# Fma Savannah?



## CHUNNER (Mar 12, 2003)

can anyone tell me if there is anyone teaching  Fma in or around Savannah Georgia?


----------



## Cruentus (Mar 12, 2003)

Dude, I know theres FMA training in Savannah, I just don't know where(I'm WAAAY North). Can anyone help our Irish Brother?


----------



## Guro Harold (Mar 12, 2003)

Hi Chunner,

Found this:

Pekiti Tersia:
Tuhon Bill McGrath has a  contact in Savannah, GA.  He also holds regional seminars in SC.

Stephen  Young  
Email: iamspy007@hotmail.com 
Savannah, GA

Palusut

If this person is interested in traveling to train, spring to fall will be busting with seminars up and down the east coast, from Buffalo (NY) to Tampa (FL), with Raleigh (NC) right in the middle.


----------



## CHUNNER (Mar 13, 2003)

Thanks for the feedback guys, I'll try the contact that you suggested. I will be glad to travel but as we are only moving over there in the summer I think it'll be next year before I'm mobile.

Thanks again.


----------



## Danny T (Mar 13, 2003)

CHUNNER,

Get in touch with Steve as soon as you can. He is a very nice person and a wonderful treasure of Martial knowledge. Not only in Pekiti-Tirsia but also in Wing Chun, Tai Chi, and Silat. 

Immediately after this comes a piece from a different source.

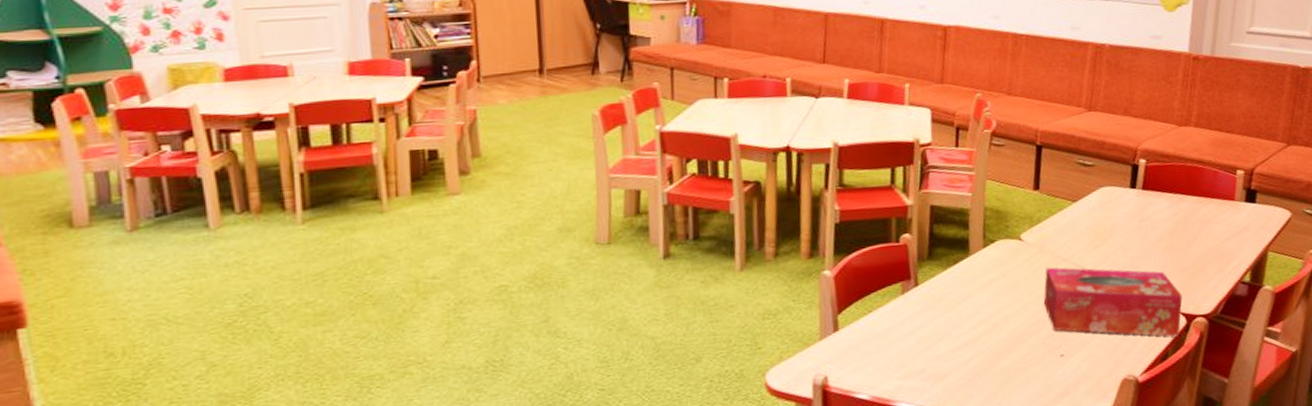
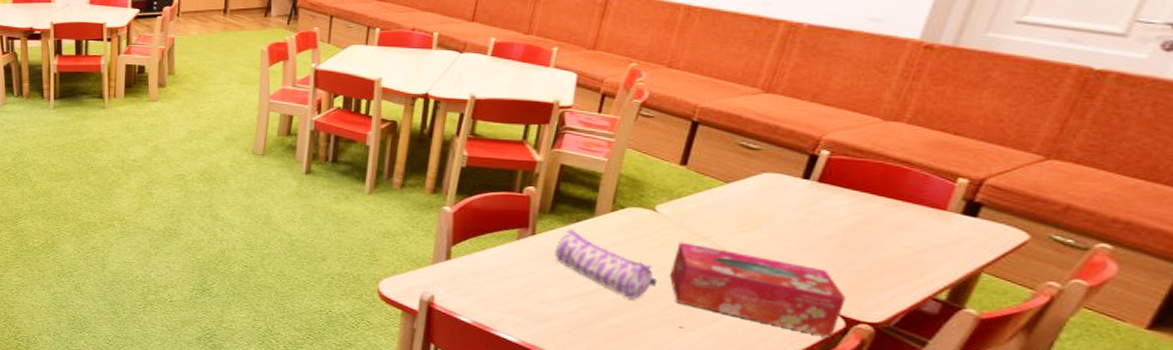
pencil case: none [939,273,1035,337] -> present [554,229,658,300]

Steve is a very personnal but cautious person. I recommend you start communicating with him early as to what you want to learn and why. I have known Mr Young for better than twenty years and can attest to his martial skill as well as his instructional abilities. 

Danny Terrell
Progressive Martial Arts Training Center
Lafayette, La.
office@pmatc.com


----------



## arnisador (Mar 13, 2003)

Duplicate post deleted.

-Arnisador
-MT Admin-


----------